§ WHAT YOU ARE ASKED TO DO: The entries are to be printed again word for word, but no picture may appear.

(Camera intrinsics data)
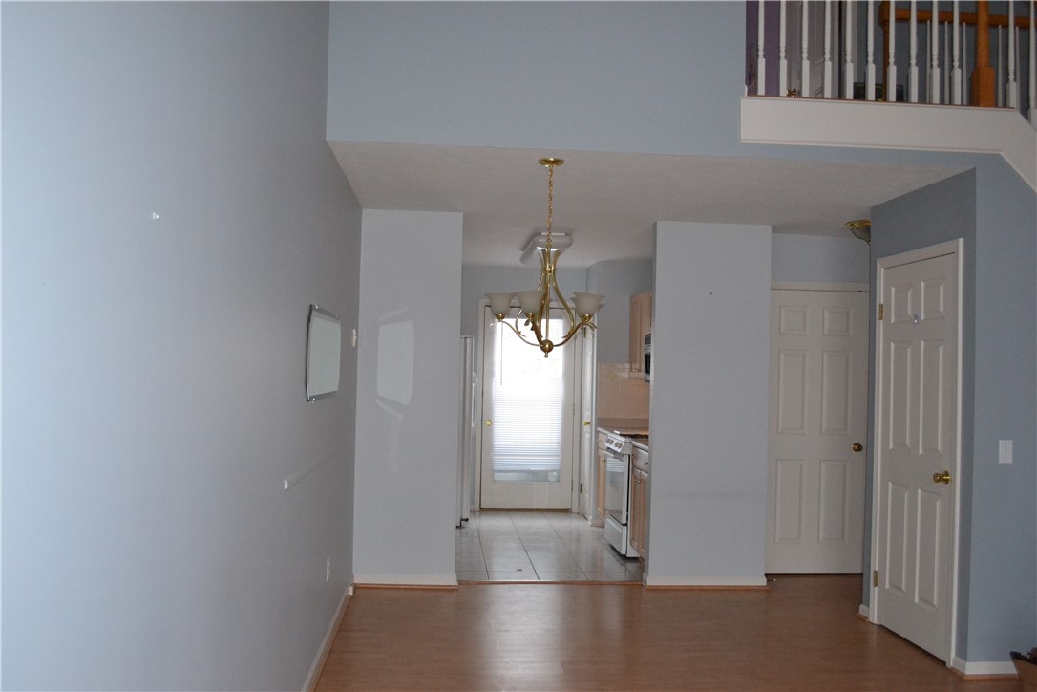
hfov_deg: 57.2
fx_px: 951
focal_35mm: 33
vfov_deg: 40.0
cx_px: 518
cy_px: 346
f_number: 3.8
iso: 2500
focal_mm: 22
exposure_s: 1/60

§ RESPONSE TO THIS EXERCISE:
hfov_deg: 57.2
fx_px: 951
focal_35mm: 33
vfov_deg: 40.0
cx_px: 518
cy_px: 346
f_number: 3.8
iso: 2500
focal_mm: 22
exposure_s: 1/60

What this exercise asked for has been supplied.